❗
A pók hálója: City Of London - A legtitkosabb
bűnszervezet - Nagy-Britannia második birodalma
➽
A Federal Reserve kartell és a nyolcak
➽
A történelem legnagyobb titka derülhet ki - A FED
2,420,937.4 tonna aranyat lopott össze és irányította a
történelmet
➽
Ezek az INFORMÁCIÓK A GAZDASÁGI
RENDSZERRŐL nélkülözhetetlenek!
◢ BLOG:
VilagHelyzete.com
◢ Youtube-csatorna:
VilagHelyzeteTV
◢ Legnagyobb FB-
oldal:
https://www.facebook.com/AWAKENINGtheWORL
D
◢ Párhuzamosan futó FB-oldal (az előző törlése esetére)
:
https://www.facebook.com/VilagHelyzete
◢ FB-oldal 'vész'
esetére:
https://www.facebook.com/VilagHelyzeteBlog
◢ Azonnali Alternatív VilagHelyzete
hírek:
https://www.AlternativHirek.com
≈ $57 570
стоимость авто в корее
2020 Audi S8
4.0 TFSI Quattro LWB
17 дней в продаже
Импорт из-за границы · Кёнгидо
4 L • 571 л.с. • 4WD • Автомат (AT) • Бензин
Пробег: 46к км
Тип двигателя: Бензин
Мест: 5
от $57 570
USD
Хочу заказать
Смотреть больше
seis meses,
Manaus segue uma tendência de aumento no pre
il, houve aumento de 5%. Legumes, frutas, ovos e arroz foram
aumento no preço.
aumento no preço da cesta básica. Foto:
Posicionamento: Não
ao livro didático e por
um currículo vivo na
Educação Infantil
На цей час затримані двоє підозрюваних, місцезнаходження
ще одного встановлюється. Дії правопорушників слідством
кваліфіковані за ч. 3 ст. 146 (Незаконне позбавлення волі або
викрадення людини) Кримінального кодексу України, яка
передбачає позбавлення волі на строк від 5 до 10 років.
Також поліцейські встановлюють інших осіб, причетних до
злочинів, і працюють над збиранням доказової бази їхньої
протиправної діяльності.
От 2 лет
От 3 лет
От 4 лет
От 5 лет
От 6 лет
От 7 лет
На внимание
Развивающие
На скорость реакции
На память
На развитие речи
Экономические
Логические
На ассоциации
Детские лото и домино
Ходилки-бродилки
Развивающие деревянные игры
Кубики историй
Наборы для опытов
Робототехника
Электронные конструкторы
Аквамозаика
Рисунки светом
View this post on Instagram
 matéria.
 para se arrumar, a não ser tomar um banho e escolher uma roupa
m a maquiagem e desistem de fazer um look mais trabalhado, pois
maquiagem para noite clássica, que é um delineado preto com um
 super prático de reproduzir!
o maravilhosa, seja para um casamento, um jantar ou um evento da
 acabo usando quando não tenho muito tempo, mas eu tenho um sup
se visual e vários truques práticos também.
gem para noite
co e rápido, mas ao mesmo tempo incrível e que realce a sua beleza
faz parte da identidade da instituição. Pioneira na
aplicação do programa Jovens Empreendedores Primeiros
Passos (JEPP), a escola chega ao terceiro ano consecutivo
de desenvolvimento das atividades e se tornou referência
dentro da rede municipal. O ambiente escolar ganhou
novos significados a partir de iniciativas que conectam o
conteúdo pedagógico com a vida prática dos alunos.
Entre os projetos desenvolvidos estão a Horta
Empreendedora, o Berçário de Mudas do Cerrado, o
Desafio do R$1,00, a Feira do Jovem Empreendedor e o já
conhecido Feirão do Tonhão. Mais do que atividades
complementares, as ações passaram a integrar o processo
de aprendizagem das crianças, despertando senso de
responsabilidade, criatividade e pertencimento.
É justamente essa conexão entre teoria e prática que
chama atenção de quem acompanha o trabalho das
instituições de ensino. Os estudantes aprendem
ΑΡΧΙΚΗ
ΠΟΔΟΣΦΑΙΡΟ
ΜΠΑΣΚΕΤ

→ WHAT IS NEEDED
An exact copy of every record is needed, so retype them all.

→ EXERCISE RESPONSE
❗
A pók hálója: City Of London - A legtitkosabb
bűnszervezet - Nagy-Britannia második birodalma
➽
A Federal Reserve kartell és a nyolcak
➽
A történelem legnagyobb titka derülhet ki - A FED
2,420,937.4 tonna aranyat lopott össze és irányította a
történelmet
➽
Ezek az INFORMÁCIÓK A GAZDASÁGI
RENDSZERRŐL nélkülözhetetlenek!
◢ BLOG:
VilagHelyzete.com
◢ Youtube-csatorna:
VilagHelyzeteTV
◢ Legnagyobb FB-
oldal:
https://www.facebook.com/AWAKENINGtheWORL
D
◢ Párhuzamosan futó FB-oldal (az előző törlése esetére)
:
https://www.facebook.com/VilagHelyzete
◢ FB-oldal 'vész'
esetére:
https://www.facebook.com/VilagHelyzeteBlog
◢ Azonnali Alternatív VilagHelyzete
hírek:
https://www.AlternativHirek.com
≈ $57 570
стоимость авто в корее
2020 Audi S8
4.0 TFSI Quattro LWB
17 дней в продаже
Импорт из-за границы · Кёнгидо
4 L • 571 л.с. • 4WD • Автомат (AT) • Бензин
Пробег: 46к км
Тип двигателя: Бензин
Мест: 5
от $57 570
USD
Хочу заказать
Смотреть больше
seis meses,
Manaus segue uma tendência de aumento no pre
il, houve aumento de 5%. Legumes, frutas, ovos e arroz foram
aumento no preço.
aumento no preço da cesta básica. Foto:
Posicionamento: Não
ao livro didático e por
um currículo vivo na
Educação Infantil
На цей час затримані двоє підозрюваних, місцезнаходження
ще одного встановлюється. Дії правопорушників слідством
кваліфіковані за ч. 3 ст. 146 (Незаконне позбавлення волі або
викрадення людини) Кримінального кодексу України, яка
передбачає позбавлення волі на строк від 5 до 10 років.
Також поліцейські встановлюють інших осіб, причетних до
злочинів, і працюють над збиранням доказової бази їхньої
протиправної діяльності.
От 2 лет
От 3 лет
От 4 лет
От 5 лет
От 6 лет
От 7 лет
На внимание
Развивающие
На скорость реакции
На память
На развитие речи
Экономические
Логические
На ассоциации
Детские лото и домино
Ходилки-бродилки
Развивающие деревянные игры
Кубики историй
Наборы для опытов
Робототехника
Электронные конструкторы
Аквамозаика
Рисунки светом
View this post on Instagram
 matéria.
 para se arrumar, a não ser tomar um banho e escolher uma roupa
m a maquiagem e desistem de fazer um look mais trabalhado, pois
maquiagem para noite clássica, que é um delineado preto com um
 super prático de reproduzir!
o maravilhosa, seja para um casamento, um jantar ou um evento da
 acabo usando quando não tenho muito tempo, mas eu tenho um sup
se visual e vários truques práticos também.
gem para noite
co e rápido, mas ao mesmo tempo incrível e que realce a sua beleza
faz parte da identidade da instituição. Pioneira na
aplicação do programa Jovens Empreendedores Primeiros
Passos (JEPP), a escola chega ao terceiro ano consecutivo
de desenvolvimento das atividades e se tornou referência
dentro da rede municipal. O ambiente escolar ganhou
novos significados a partir de iniciativas que conectam o
conteúdo pedagógico com a vida prática dos alunos.
Entre os projetos desenvolvidos estão a Horta
Empreendedora, o Berçário de Mudas do Cerrado, o
Desafio do R$1,00, a Feira do Jovem Empreendedor e o já
conhecido Feirão do Tonhão. Mais do que atividades
complementares, as ações passaram a integrar o processo
de aprendizagem das crianças, despertando senso de
responsabilidade, criatividade e pertencimento.
É justamente essa conexão entre teoria e prática que
chama atenção de quem acompanha o trabalho das
instituições de ensino. Os estudantes aprendem
ΑΡΧΙΚΗ
ΠΟΔΟΣΦΑΙΡΟ
ΜΠΑΣΚΕΤ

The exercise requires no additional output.